Sunday, January 20, 2008

EW Gets All Medieval on Sci-fi's Ass.

Entertainment Weekly – one of the two print magazines I subscribe to – has an article about SF, or as they call it in Hollywood, Sci-fi.

Apparently, Sci-fi is dead (again):

What movie genre is most in need of a savior as the New Year begins? For once, the answer isn't the musical … Instead, let's turn our attention to an unlikely candidate for a heart-and-brain transplant: science fiction.

Sci-fi is in trouble, though it's not the kind of trouble that can be measured at the box office, where it looks as healthy and robust as a T. rex must have seemed five minutes before it realized that there was nothing left to eat. The genre has been around for as long as the movies themselves, and flourished for the last 30 years. The problem is, none of the ideas are getting any newer.

Scratch that: The problem is, there are no ideas.


It goes on to explain that the current big Sci-fi hit is I Am Legend, based on a 1954 novel by Richard Matheson, Alien vs. Predator is a paradigm in its twenties, Battlestar Galactica is from the 70's and the Christmas DVD hit Blade Runner is from 1982, and based on a Philip K Dick novel which is even older.

It's all true, but I can't help thinking that it's not Sci-fi's …I'm sorry, they've got me at it now…I mean SF's problem. I've read some good brand-new books over the past couple of years and none of them was about Will Smith fighting aliens or outlasting the end of the world. You couldn't ask for a more movie-adaptable novel than Charles Stross' Glasshouse, with its middle section set in a prison that is a simulation of family life in the 1950's. What with the Fyoocher and Leave It To Beaver in there, it's IDEAL Hollywood fodder. John Scalzi's Old Man's War has all the Starship Troopers' jolly-ups in there along with a few new twists and some clever insights. His The Android's Dream has interplanetary politics, aliens, spaceships and a fart joke. Peter Watts' Blindsight might be a bit difficult for Hollywood, since it's about the limitations of consciousness in studying the phenomenon of consciousness, [1] but it has a kick-ass chase sequence and a bunch of bizarre aliens in it, so that should go over well. Then there was Robert Charles Wilson's Spin, a Hugo Winner in 2006, about aliens and threats to the Earth and all that stuff, but centered on a family; Ken McLeod's Hugo Nominated Learning the World, about mankind's colonists arriving at a new planet – a first contact story – of exceptional subtlety and imagination.

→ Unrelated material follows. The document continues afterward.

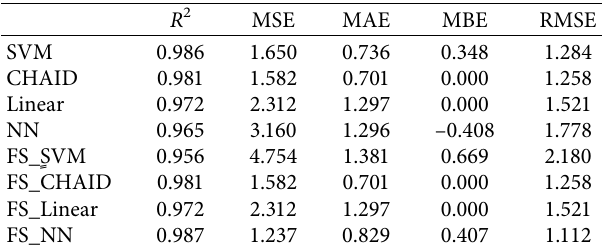
Figure 5: Overall error relationship (training and testing data sets) between the real and predicted values with and without feature selection Table 6: Results of training data set with and without feature selection model.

If Hollywood's out of Sci-fi ideas, it should try reading some SF, because there appear to be some floating around in there.

[1] Today's LA Times has an op-ed article on the study of consciousness that is so undergraduate in nature that any attempt to cover it in film has to be better. What the hell does "the brain is the most complicated object in the known universe" even mean? Scratch the undergraduate. It's a high school op ed piece.